Brief: Which lines of the material below contain the string "pitch"? Show each of those lines in full. Case counts.
Source information START
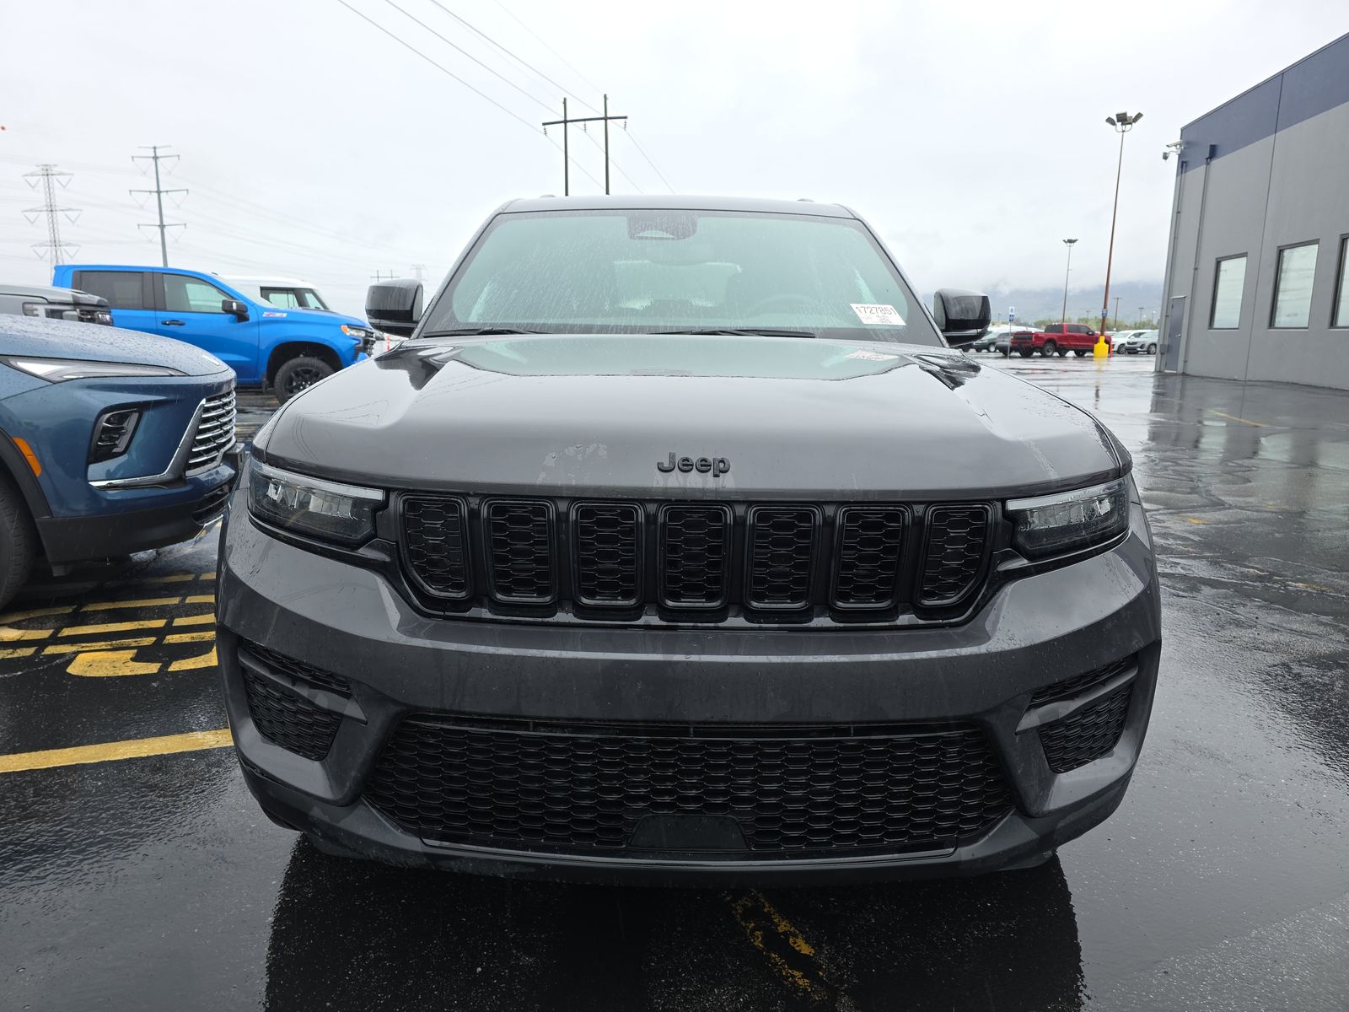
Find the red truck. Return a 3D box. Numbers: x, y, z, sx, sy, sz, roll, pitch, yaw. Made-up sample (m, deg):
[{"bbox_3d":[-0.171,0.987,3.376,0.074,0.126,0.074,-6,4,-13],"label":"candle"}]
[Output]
[{"bbox_3d":[24.982,-10.550,57.195,6.300,2.060,2.040,-3,12,-18],"label":"red truck"}]

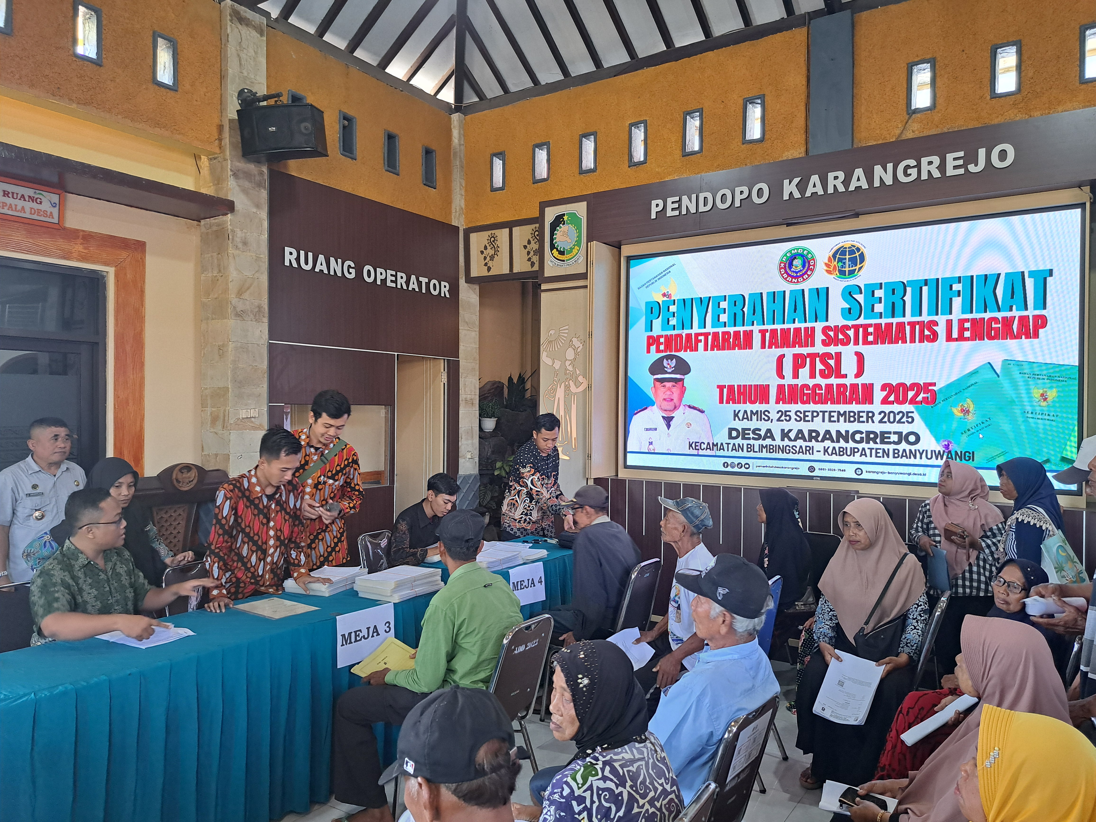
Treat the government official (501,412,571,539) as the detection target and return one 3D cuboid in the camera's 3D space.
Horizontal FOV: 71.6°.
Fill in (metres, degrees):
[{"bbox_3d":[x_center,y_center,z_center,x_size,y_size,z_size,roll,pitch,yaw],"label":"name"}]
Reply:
[{"bbox_3d":[-0.092,0.819,5.280,0.460,1.610,0.420,0,1,-43],"label":"government official"}]

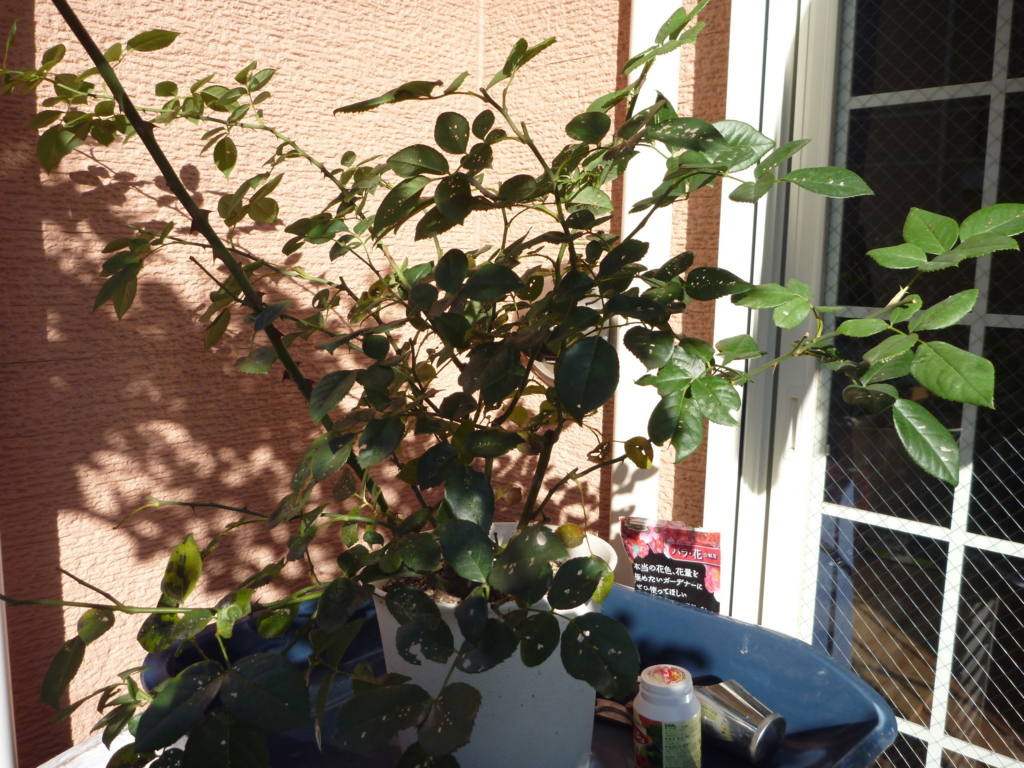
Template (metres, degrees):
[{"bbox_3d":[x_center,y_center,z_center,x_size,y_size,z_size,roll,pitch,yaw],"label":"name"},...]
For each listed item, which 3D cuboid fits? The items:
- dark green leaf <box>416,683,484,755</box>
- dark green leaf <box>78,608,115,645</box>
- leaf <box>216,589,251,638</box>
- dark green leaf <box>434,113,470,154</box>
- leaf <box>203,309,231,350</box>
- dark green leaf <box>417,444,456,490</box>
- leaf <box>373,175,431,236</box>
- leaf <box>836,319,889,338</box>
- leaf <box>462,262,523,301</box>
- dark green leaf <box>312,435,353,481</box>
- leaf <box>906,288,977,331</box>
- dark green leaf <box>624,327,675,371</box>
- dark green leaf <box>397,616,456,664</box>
[{"bbox_3d":[-0.051,0.276,0.682,0.052,0.050,0.013,-18,-18,6],"label":"dark green leaf"},{"bbox_3d":[-0.395,0.228,0.780,0.031,0.034,0.010,27,-22,2],"label":"dark green leaf"},{"bbox_3d":[-0.262,0.217,0.780,0.030,0.046,0.013,15,-22,18],"label":"leaf"},{"bbox_3d":[-0.058,-0.253,0.840,0.038,0.054,0.010,-27,-16,-8],"label":"dark green leaf"},{"bbox_3d":[-0.326,-0.060,0.912,0.041,0.052,0.012,9,-21,36],"label":"leaf"},{"bbox_3d":[-0.075,0.079,0.801,0.035,0.053,0.010,36,-23,10],"label":"dark green leaf"},{"bbox_3d":[-0.099,-0.160,0.740,0.012,0.072,0.038,48,-7,-30],"label":"leaf"},{"bbox_3d":[0.313,-0.050,0.740,0.048,0.008,0.029,-5,40,23],"label":"leaf"},{"bbox_3d":[-0.019,-0.103,0.830,0.062,0.040,0.011,-2,-28,-1],"label":"leaf"},{"bbox_3d":[-0.168,0.070,0.780,0.034,0.056,0.010,26,-20,41],"label":"dark green leaf"},{"bbox_3d":[0.375,-0.064,0.720,0.068,0.010,0.036,-35,26,26],"label":"leaf"},{"bbox_3d":[0.137,-0.036,0.831,0.049,0.011,0.058,9,54,7],"label":"dark green leaf"},{"bbox_3d":[-0.072,0.216,0.700,0.051,0.042,0.011,-6,-22,-12],"label":"dark green leaf"}]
Source information END
Finished exercise:
Find the red truck. Return a 3D box. Numbers: x, y, z, sx, sy, sz, roll, pitch, yaw. Made-up sample (m, deg):
[{"bbox_3d":[x_center,y_center,z_center,x_size,y_size,z_size,roll,pitch,yaw],"label":"name"}]
[{"bbox_3d":[x_center,y_center,z_center,x_size,y_size,z_size,roll,pitch,yaw],"label":"name"},...]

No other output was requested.